18.02.2021

Änderung des Verpackungsgesetzes

Das Verpackungsgesetz will den Plastikmüll in Deutschland erheblich reduzieren. Für Verbraucher und Gastronomen wird sich voraussichtlich einiges ändern. Lesen Sie hier, welche neuen Regeln im Detail geplant sind.

Kunststofftüte und Papiertüte. Verbot von Kunststofftüte.

Das Bundeskabinett hat am 20.01.2021 den Änderungen des Verpackungsgesetzes zugestimmt und damit auf den parlamentarischen Weg gebracht. Mit den Gesetzesänderungen sollen insbesondere Vorgaben aus der europäischen Einwegkunststoffrichtlinie (EU) 2019/904 und der geänderten Abfallrahmenrichtlinie 2008/98/EG umgesetzt werden.

Zur Umsetzung der Einwegkunststoffrichtlinie enthält der vom Kabinett verabschiedete Gesetzesentwurf u.a. folgende Regelungen:

  • Ab dem 03.07.2021 soll der Handel mit Wegwerfprodukten aus Plastik wie Einwegbesteck und -tellern, Wattestäbchen, Strohhalmen und Rührstäbchen verboten werden.

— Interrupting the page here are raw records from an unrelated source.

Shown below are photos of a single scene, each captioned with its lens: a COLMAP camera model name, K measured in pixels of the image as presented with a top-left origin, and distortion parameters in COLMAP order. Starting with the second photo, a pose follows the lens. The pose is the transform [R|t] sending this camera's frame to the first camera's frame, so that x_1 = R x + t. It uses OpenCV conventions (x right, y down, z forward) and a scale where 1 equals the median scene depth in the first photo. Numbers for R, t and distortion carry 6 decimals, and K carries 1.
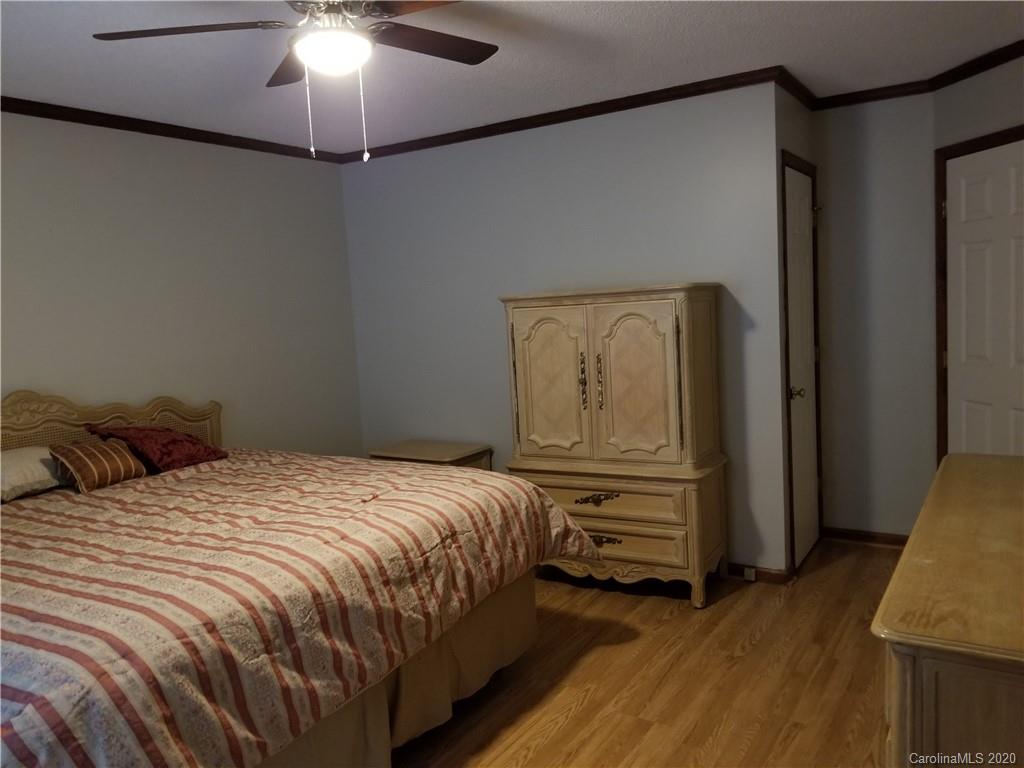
lens RADIAL K [[814.8, 0, 515.7], [0, 814.8, 382.3], [0, 0, 1]] dist [0.089651, -0.109965]
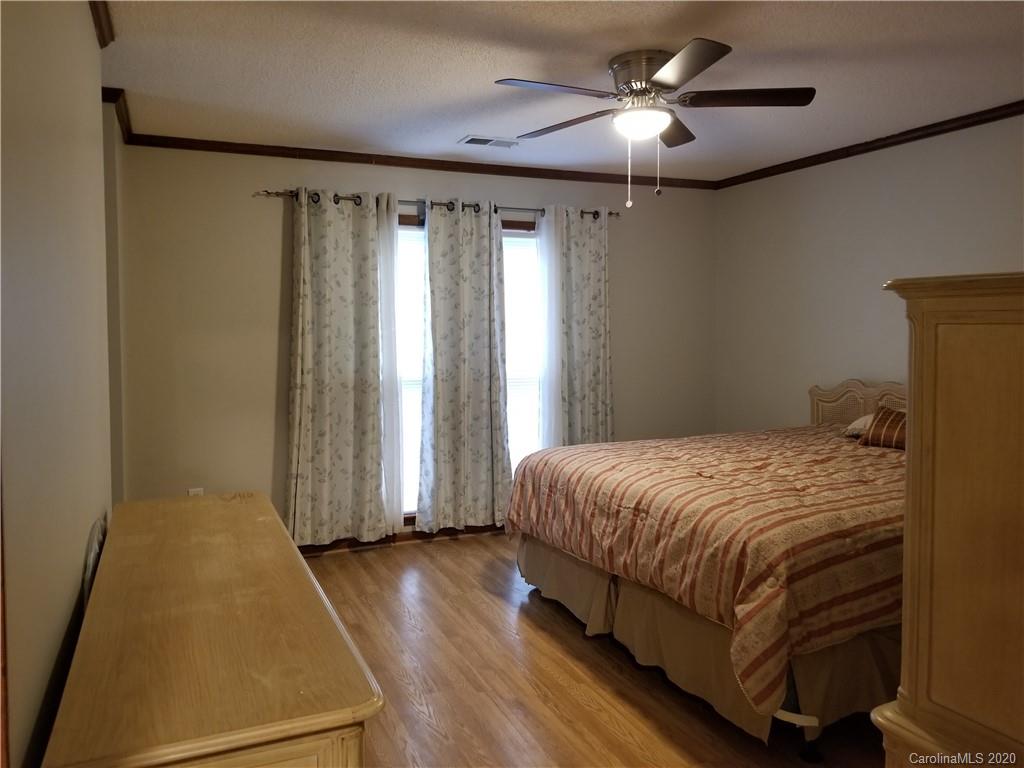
lens RADIAL K [[814.8, 0, 512.4], [0, 814.8, 373.3], [0, 0, 1]] dist [0.089651, -0.109965]
pose [[-0.574238, 0.108626, -0.811450, 1.013792], [-0.048161, 0.984960, 0.165935, -0.200476], [0.817270, 0.134366, -0.560370, 1.584166]]
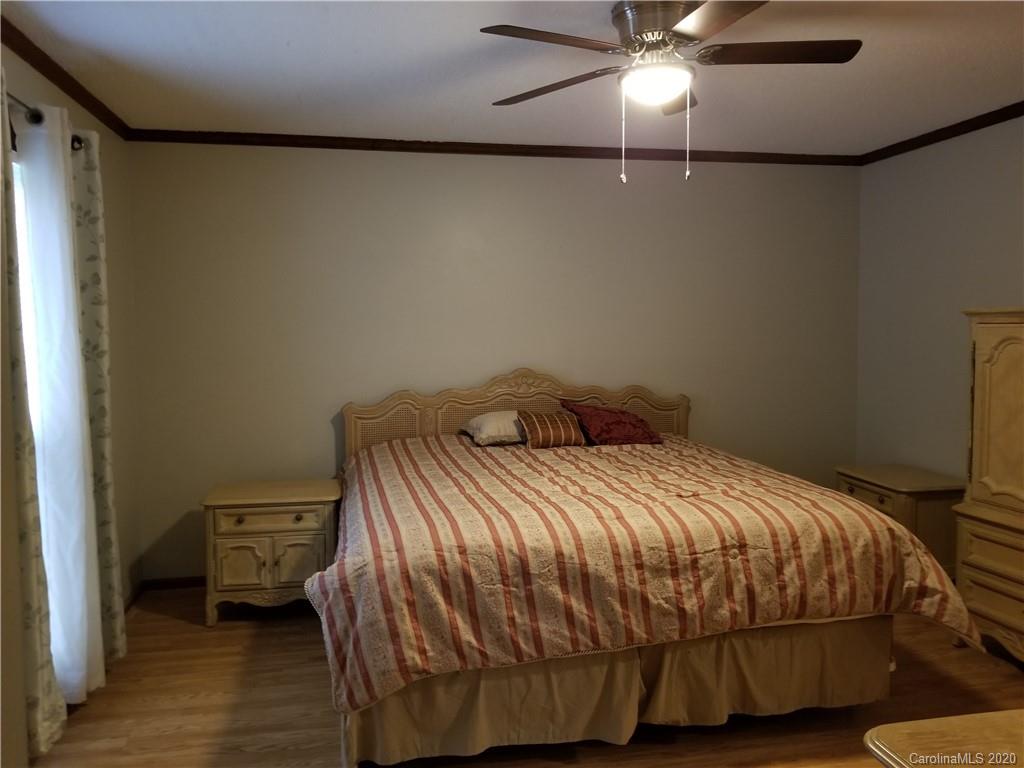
lens RADIAL K [[814.8, 0, 512.3], [0, 814.8, 380.0], [0, 0, 1]] dist [0.089651, -0.109965]
pose [[0.693288, 0.098799, -0.713856, 0.459755], [-0.104269, 0.993887, 0.036291, -0.023179], [0.713077, 0.049272, 0.699352, 0.100831]]
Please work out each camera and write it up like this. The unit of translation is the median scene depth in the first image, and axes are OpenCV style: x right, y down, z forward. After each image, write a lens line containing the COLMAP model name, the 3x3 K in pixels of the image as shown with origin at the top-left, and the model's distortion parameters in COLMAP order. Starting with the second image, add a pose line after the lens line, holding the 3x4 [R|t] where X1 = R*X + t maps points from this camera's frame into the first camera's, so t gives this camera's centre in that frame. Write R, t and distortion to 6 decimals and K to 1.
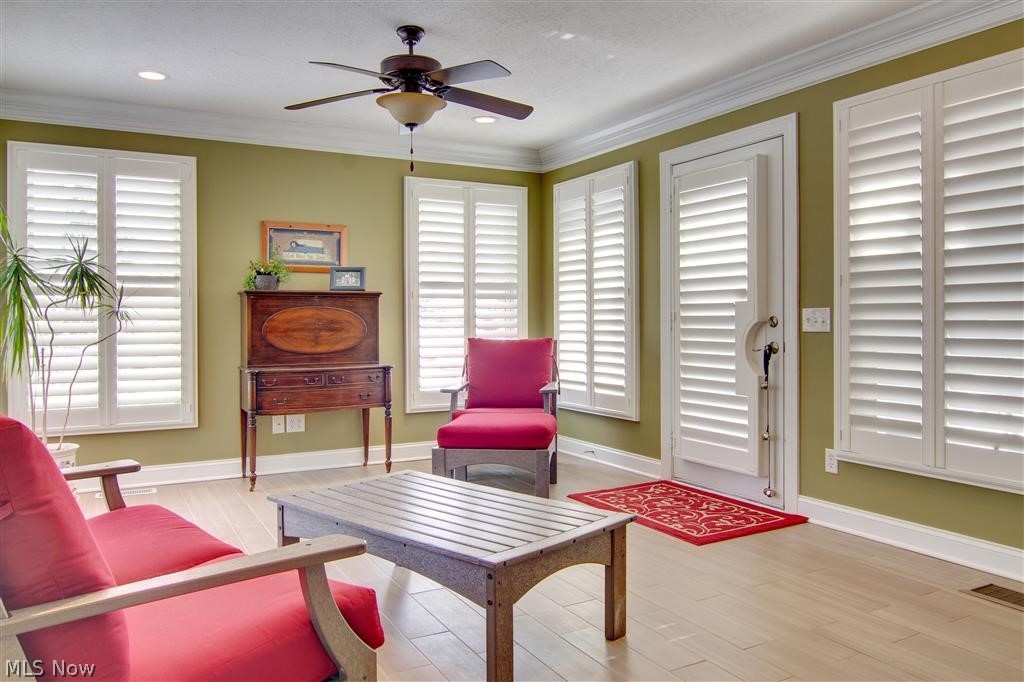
lens RADIAL K [[741.0, 0, 505.9], [0, 741.0, 332.6], [0, 0, 1]] dist [-0.004174, -0.005631]
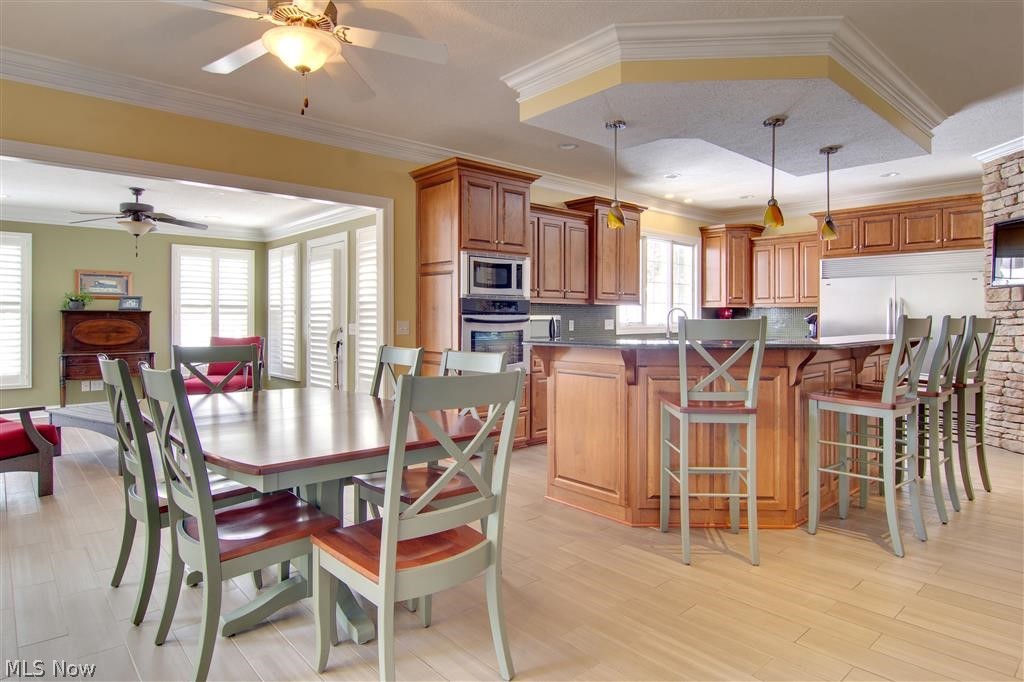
lens RADIAL K [[587.7, 0, 502.5], [0, 587.7, 318.8], [0, 0, 1]] dist [-0.011920, -0.005241]
pose [[0.976466, 0.007296, 0.215546, 0.361937], [-0.003437, 0.999827, -0.018269, -0.013294], [-0.215642, 0.017099, 0.976323, -0.565022]]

Dies gilt auch für To-go-Becher und Einweglebensmittelbehälter aus Styropor.
  • Ab 2023 werden zudem Caterer, Lieferdienste und Restaurants verpflichtet, auch Mehrwegbehälter als Alternative zu Einwegbehältern für Essen und Getränke zum Sofortverzehr anzubieten. Eine Ausnahme soll es für kleine Betriebe mit maximal fünf Beschäftigten und nicht mehr als 80 Quadratmetern Verkaufsfläche geben.
  • Ab 2022 soll die Einwegpfandpflicht für fast alle Einweggetränkeflaschen aus Kunststoff (bis zu 3 Liter) und sämtliche Aluminiumdosen gelten. Ab 2024 wird die Pfandpflicht auch auf Plastikflaschen mit Milchgetränken ausgeweitet. Nur für bestimmte medizinische Produkte soll die bisherige Ausnahme für Kunststoffflaschen bestehen bleiben.
  • Ab 2025 müssen PET-Einweggetränkeflaschen mindestens 25 % Recyclingplastik, sog. Rezyklat, enthalten. Ab 2030 sind für sämtliche Getränkeflaschen aus Einwegkunststoff mindestens 30 % Rezyklat verpflichtend einzuhalten.

Umsetzung macht weitere Vorschriftenänderungen erforderlich

Zur Umsetzung der geänderten Abfallrahmenrichtlinie werden die Regeln für die erweiterte Herstellerverantwortung konkretisiert und an die EU-Vorgaben angepasst. Zudem soll die Datenerhebung über Verpackungen und Verpackungsabfälle mit einer Kombination aus neuen Vorschriften im Verpackungsgesetz und im Umweltstatistikgesetz erweitert werden, um einen besseren Überblick über die in Deutschland verwendeten Verpackungen und die daraus entstehenden Abfälle zu erhalten.